Tuesday, 29 December 2009

…. 5 September 1942

A day of days!  This morning out from 10 to 11 am.  We were officially informed that the Nips have departed for good and that we shall henceforth be the responsibility of the Director and ordinary prison staff.  It is too difficult to realise yet fully what this means, the tremendous relief from the strain under which we have lived for the past 5 months almost, to appreciate the fact that we can now live more or less normally and subject only to well defined restrictions.  I have gone down on my knees today.  Exchanged ‘The Alain Family’ yesterday for ‘Van Java’s Wegen’ by J E Jasper and that today for ‘Pension Vink’ by F de Sinclair.  Mingail’s baby is 2 years old today.  His own birthday was on 25 August and his wife’s on 27 July.

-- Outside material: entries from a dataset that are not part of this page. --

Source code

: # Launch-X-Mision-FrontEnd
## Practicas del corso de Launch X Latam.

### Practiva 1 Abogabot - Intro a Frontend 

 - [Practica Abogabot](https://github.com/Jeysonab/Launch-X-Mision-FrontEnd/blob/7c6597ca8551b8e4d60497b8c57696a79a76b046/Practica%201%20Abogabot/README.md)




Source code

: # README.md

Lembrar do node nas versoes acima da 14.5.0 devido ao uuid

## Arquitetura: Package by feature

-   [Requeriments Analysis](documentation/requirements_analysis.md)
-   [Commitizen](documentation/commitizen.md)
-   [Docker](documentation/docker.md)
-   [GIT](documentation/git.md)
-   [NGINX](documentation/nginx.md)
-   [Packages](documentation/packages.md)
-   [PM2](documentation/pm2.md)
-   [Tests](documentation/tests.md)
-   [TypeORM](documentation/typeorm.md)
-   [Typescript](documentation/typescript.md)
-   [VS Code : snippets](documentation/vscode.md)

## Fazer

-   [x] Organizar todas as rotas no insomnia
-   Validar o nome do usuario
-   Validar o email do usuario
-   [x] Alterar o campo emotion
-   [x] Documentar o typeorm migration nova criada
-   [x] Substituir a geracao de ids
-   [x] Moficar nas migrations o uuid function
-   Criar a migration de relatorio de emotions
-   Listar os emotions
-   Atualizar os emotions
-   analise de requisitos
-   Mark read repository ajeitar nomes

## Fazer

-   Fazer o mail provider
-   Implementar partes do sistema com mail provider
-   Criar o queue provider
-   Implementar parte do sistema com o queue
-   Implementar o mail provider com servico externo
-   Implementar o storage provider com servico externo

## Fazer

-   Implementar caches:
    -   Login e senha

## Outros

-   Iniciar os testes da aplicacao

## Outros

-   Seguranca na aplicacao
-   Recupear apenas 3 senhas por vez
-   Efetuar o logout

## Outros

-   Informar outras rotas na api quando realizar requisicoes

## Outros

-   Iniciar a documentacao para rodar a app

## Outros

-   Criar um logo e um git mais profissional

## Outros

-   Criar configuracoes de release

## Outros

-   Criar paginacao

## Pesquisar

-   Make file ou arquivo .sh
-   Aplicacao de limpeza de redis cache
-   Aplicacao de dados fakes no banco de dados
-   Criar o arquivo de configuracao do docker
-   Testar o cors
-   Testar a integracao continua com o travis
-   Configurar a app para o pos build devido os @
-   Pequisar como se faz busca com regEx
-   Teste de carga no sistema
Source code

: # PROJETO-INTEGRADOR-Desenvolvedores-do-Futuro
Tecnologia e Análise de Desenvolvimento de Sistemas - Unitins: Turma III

One of the first things I did when I was once settled in my bungalow was to purchase some hens.  Being town bred this acquisition had great attraction for me and I was so impatient to see chickens hatching out that a few times a day I would left up the brooding hens from their nests to see if there was anything doing under them.  After a few days of such inspection I became aware of an uncomfortable crawling sort of itch all over my body and by dint of careful scrutiny of my anatomy discovered that I was simply crawling with minute vermin known as hen lice.  I do not know if fowls at home are subject to this particular pest but I can answer with conviction for those of Java.  Needless to say, after this experience I was content to let nature take her course without further interference on my part and in due course had as many chickens as I could wish for, to my great pleasure and satisfaction.  I have heard it said that a hen can be mesmerized by having its head inclined to a chalk line on the ground but have never tried this or seen it done.  I can however vouch for the fact that if you take a chicken in your hands and turn it over quickly so that it lies on its back on the palm of one hand it will nine times out of ten stay in that position until you choose to put it on its feet again.  Later on I increased my fowl possession by the addition of some ‘entoks’ which, I believe, are a cross between ducks and geese.  They are good eating.  Their eggs, also good, are, however, sterile.  Entoks I should think, are the mules of the poultry world.  I man mention that within less then a year my entire poultry yard was wiped out in the course of a few days by an epidemic of chicken cholera which swept with the rapidity of a forest fire through the district.  I do not know sufficient about poultry at home to be able to tell whether or not such a disease is there prevalent, but in Java at any rate it is so common as to render any attempt at chicken farming a rather precarious undertaking.  The course of the disease is rapid with about 24 hours only between infection and death.  In my own stock, between 30 t0 40 hens died in a single night.  The cholera strikes suddenly, the symptoms being inability to swallow and standing hunched up with the eyes partly or even completely closed.  I have known a hen remain in the condition for days and die eventually of sheer starvation but this is not common.  As I have said, death usually supervenes within 24 hours.


An issue of 3 packets of the ‘A’ cigarettes this afternoon.  The ‘A’ which had evidently been pasted on to the packet, on being removed reveals a ‘V’.  The cigs appear to be of Chinese manufacture and cost 6 cents per packet – Virginia and quite good.